The hepatitis D virus (HDV) is a defective RNA virus that requires a helper function provided by hepatitis B virus (HBV) for viral assembly and propagation (16). The clinical course of chronic hepatitis D (CDH) is generally more severe than that of other forms of viral hepatitis. CDH is a serious and rapidly progressive liver disease that leads to cirrhosis in 70% of patients (17, 18). The only effective therapy for CDH is alpha interferon (IFN-α) (4). Normalization of aminotransferase levels, loss of HDV RNA, and improvement in liver histology are observed in some patients who are treated with IFN-α. However, after discontinuation of therapy, the majority of patients experience relapses.

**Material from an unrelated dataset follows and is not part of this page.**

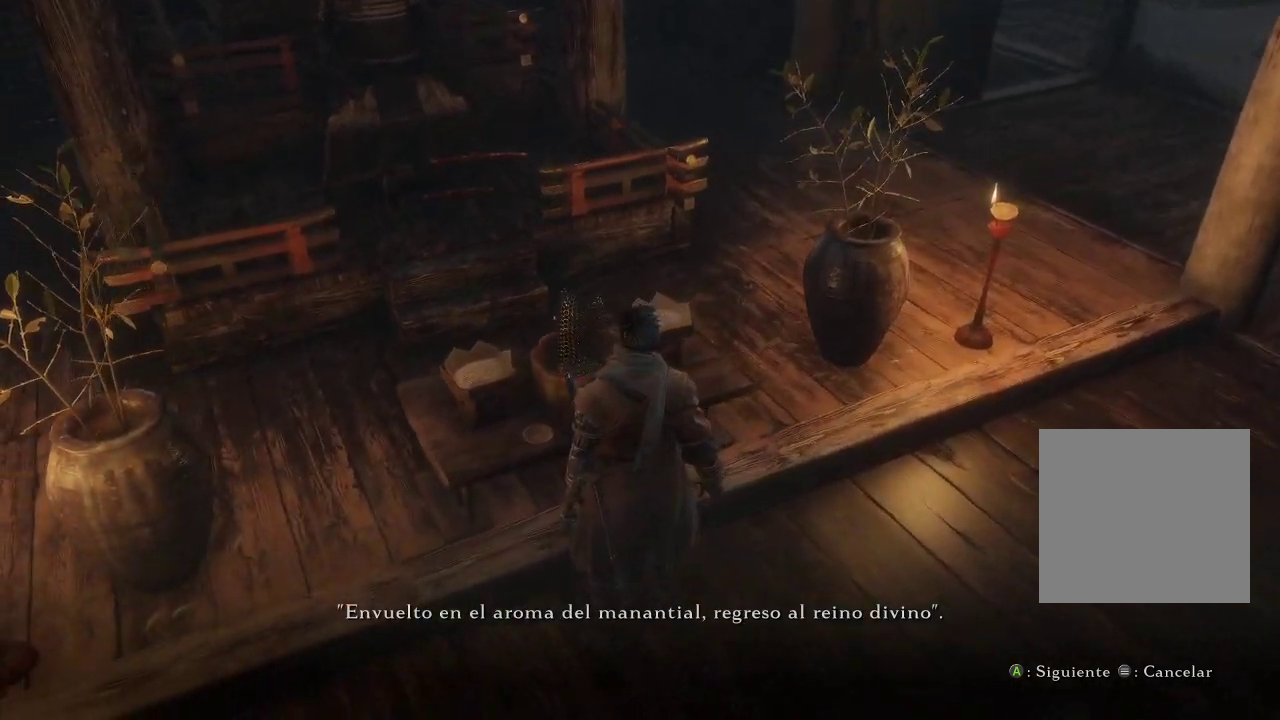
{"buttons": [], "left_stick": "center", "right_stick": "left", "events": []}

Recently, the idea of combining IFN-α with nucleoside analogues to increase the efficacy and decrease the recurrence rate became popular for treatment of chronic viral hepatitis. Unfortunately, lamivudine, one of the nucleoside analogues, did not show any increase in efficacy in the treatment of CDH (21, 22). Another nucleoside analogue, ribavirin, is effective against RNA viruses, and it has been shown experimentally to inhibit HDV genome replication in hepatocyte cultures (3). However, in a pilot study including patients with CDH, ribavirin monotherapy did not result in biochemical, virological, or histological improvements (6).

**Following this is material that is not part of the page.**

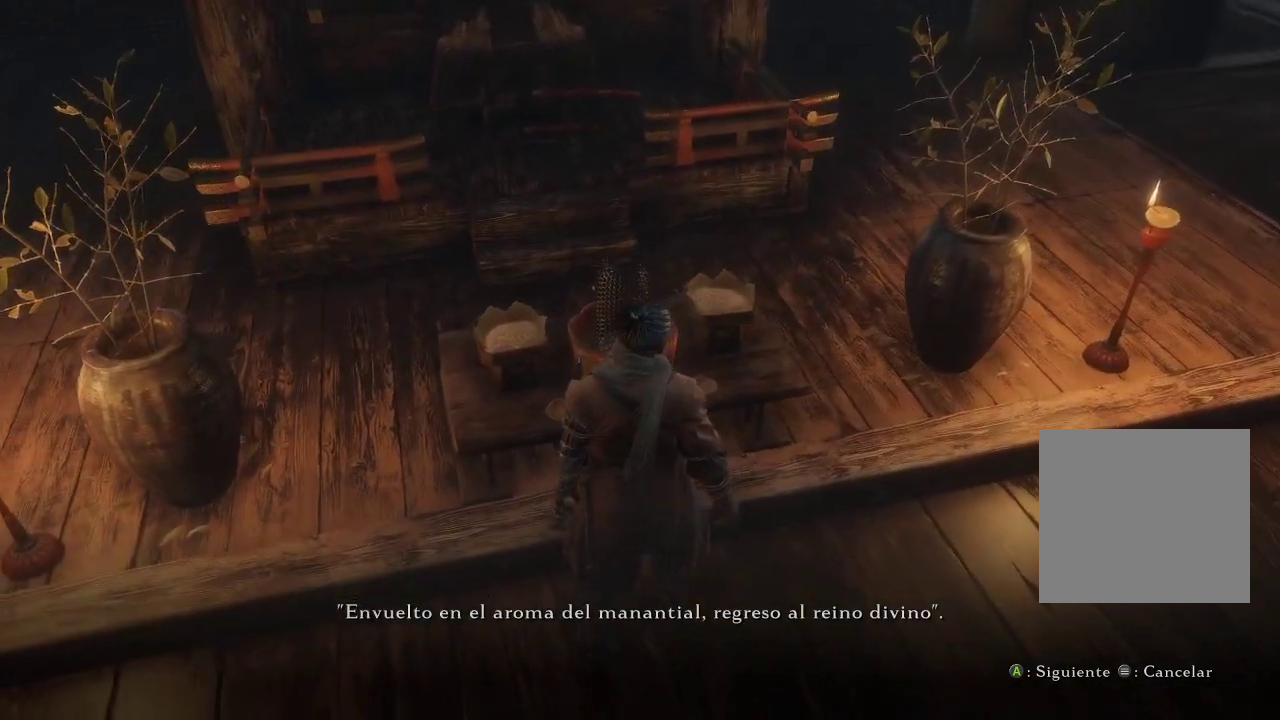
{"buttons": [], "left_stick": "center", "right_stick": "left", "events": []}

In the present study, we aimed to determine the efficacy of IFN-α and ribavirin in combination therapy for CDH.
This study was planned as an open, one-armed, prospective trial. CDH patients who were admitted to the Department of Gastroenterohepatology, Istanbul Medical Faculty, during the period March 2000 to March 2001 were included in the trial. The study protocol was approved by the Local Ethics Committee, and informed consent was obtained from all patients.
All included patients (n = 19) were positive for HBV surface antigen (HBsAg), HDV total antibody (anti-HDV), and HDV RNA for a minimum of 6 months; demonstrated serum alanine aminotransferase (ALT) levels at least 1.3-fold higher than the upper limit of normal (normal range, 5 to 40 IU/liter) on two occasions during the preceding 3 months; had compensated liver disease with histologic evidence of chronic hepatitis; and were between 18 and 65 years old. The patients were excluded if they met any of the following criteria: presence of any other etiology of chronic liver disease or seropositivity for human immunodeficiency virus antibody (anti-HIV), associated serious medical illness, pregnancy or breastfeeding, hepatocellular carcinoma, decompensated liver disease, a white blood cell count lower than 3,000/mm3, or a platelet count lower than 50,000/mm3. The diagnosis of CDH was based on anti-HDV and HDV RNA positivities and histological findings of chronic hepatitis.
All patients were administered IFN-α2b (Intron-A; Schering-Plough, Cork City, Ireland) (10 million U, subcutaneously, three times weekly) and ribavirin (Rebetol; Schering-Plough) (1,000 to 1,200 mg/day, orally) for 24 months. All subjects were monitored for at least 6 months after therapy discontinuation. A liver biopsy specimen was taken prior to the beginning of therapy. All liver biopsy slides were assessed according to the scoring system of Knodell et al. (11).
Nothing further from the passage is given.